━━━ Provided text

At the same time, Bayesian theories raise many foundational questions, the answers to which have been controversial: Does the brain actually use Bayesian rules? Or are they merely approximate descriptions of behavior? How well can Bayesian theories accommodate irrationality in cognition? Do they require an implausibly uniform view of the mind? Are Bayesian theories near-trivial due to their many degrees of freedom? What are their implications for the relationship between perception, cognition, rationality, and consciousness?

All of these questions and more will be discussed at the conference. The conference will bring together both scientists and philosophers, and both proponents and opponents of Bayesian approaches, to discuss and debate a number of central issues.

━━━━━━
━━━ Recorded data

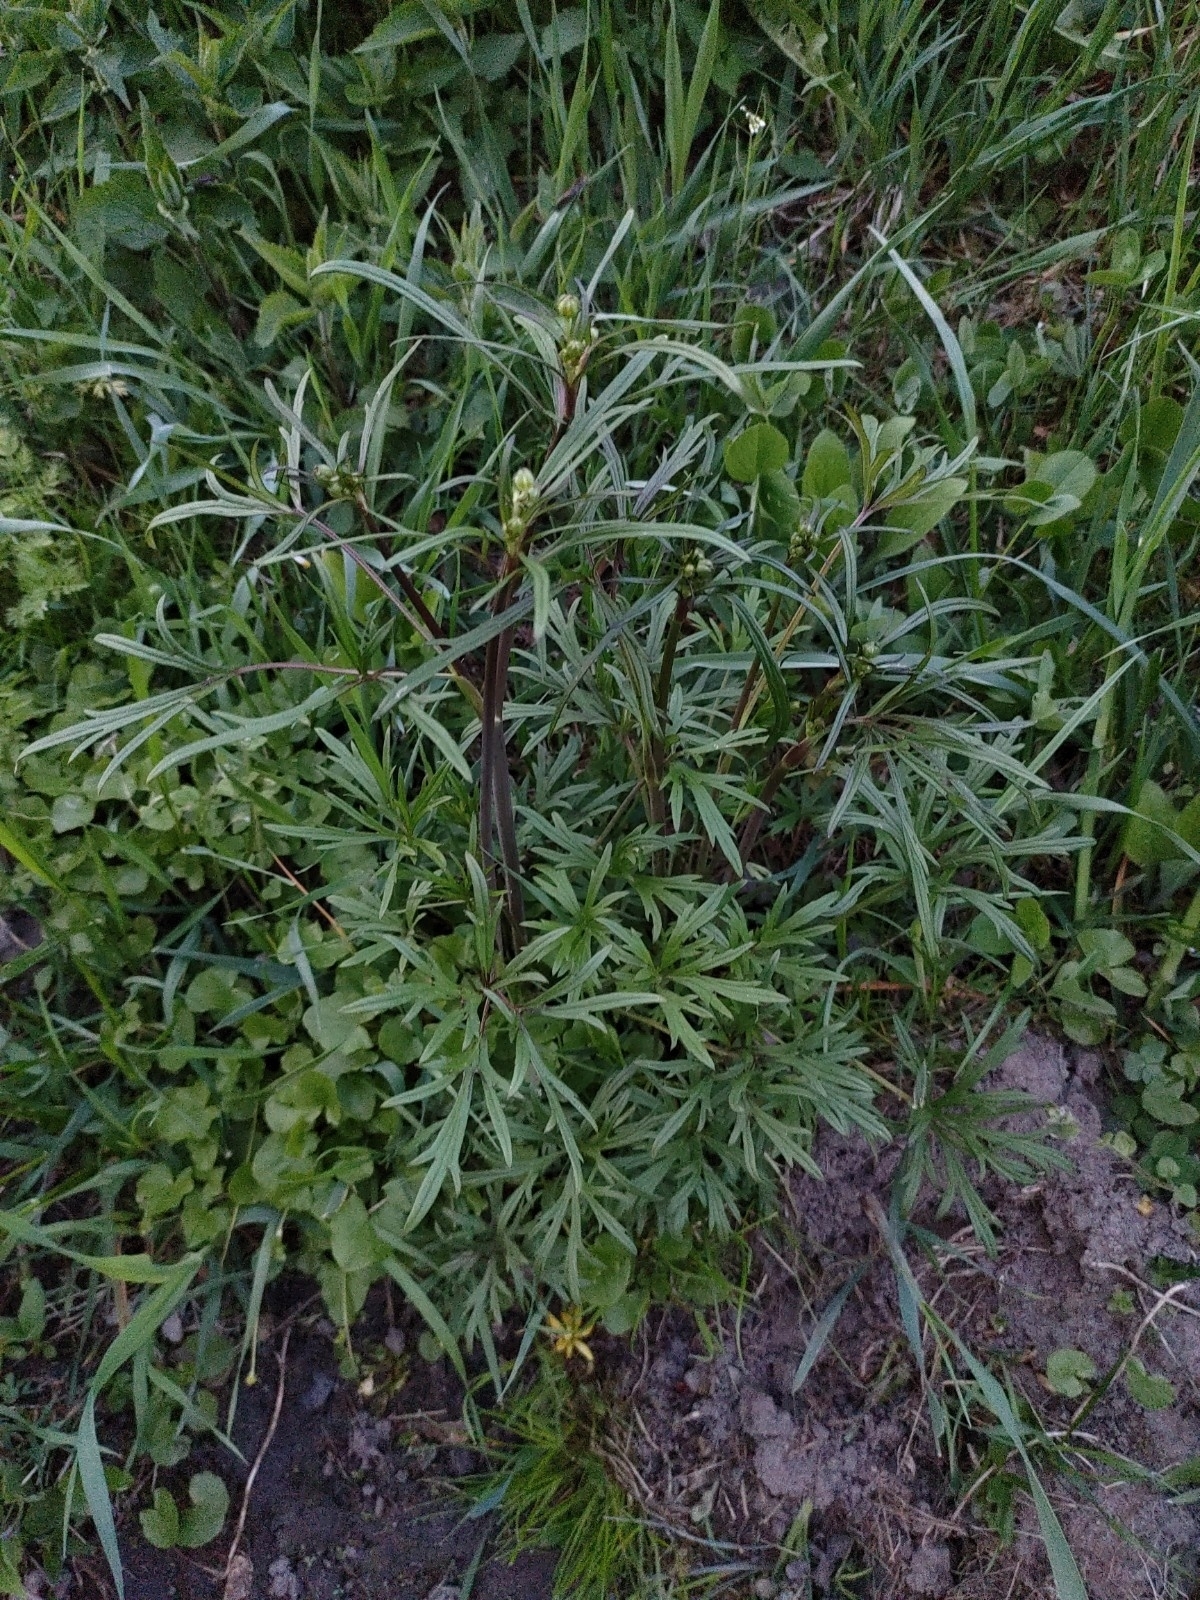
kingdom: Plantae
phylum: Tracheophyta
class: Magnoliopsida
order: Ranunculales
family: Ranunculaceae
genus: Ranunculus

━━━━━━
━━━ Recorded data

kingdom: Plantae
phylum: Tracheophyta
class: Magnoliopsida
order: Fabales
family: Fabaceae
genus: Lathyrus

━━━━━━

• _To be done_
[A] Answer these questions using the passage on Bayesian theories:
(i) How does the passage describe the answers to the foundational questions that Bayesian theories raise?
(ii) Which four things does the final listed question relate to one another?
(iii) Which two pairs of groups will the conference bring together?
[B] Continue the passage about the Bayesian theories conference from its last sentence.

• _Outputs for the tasks_
[A]
(i) The answers have been controversial.
(ii) Perception, cognition, rationality, and consciousness.
(iii) Scientists and philosophers, and proponents and opponents of Bayesian approaches.

[B]
Speakers and panelists will include:

Hilary Barth (Wesleyan, Psychology), Jeffrey Bowers (Bristol, Psychology), David Danks (Carnegie Mellon, Philosophy, Psychology), Ernest Davis (NYU, Computer Science), Karl Friston (University College London, Institute of Neurology), Wei Ji Ma (NYU, Neural Science, Psychology), Laurence Maloney (NYU, Psychology), Eric Mandelbaum (CUNY, Philosophy), Gary Marcus (NYU, Psychology), John Morrison (Barnard/Columbia, Philosophy), Nico Orlandi (UC Santa Cruz, Philosophy), Michael Rescorla (UC Santa Barbara, Philosophy), Laura Schulz (MIT, Brain and Cognitive Sciences), Susanna Siegel (Harvard, Philosophy), Eero Simoncelli (NYU, Neural Science, Mathematics, Psychology), Joshua Tenenbaum (MIT, Brain and Cognitive Sciences) and others

The conference sessions will run from 9:30am to 6pm on Friday and Saturday December 4-5. Friday sessions will be in Kimmel Center 914 (60 Washington Square South) and Saturday sessions will be in Hemmerdinger Hall in the Silver Center (100 Washington Square East). Conference registration and coffee will begin at 9am both days. A full schedule will be circulated closer to the conference date.

Registration is free but required. REGISTER HERE.

 

CONFERENCE PROGRAM:

Friday, December 4: NYU Kimmel Center 914 (60 Washington Square South)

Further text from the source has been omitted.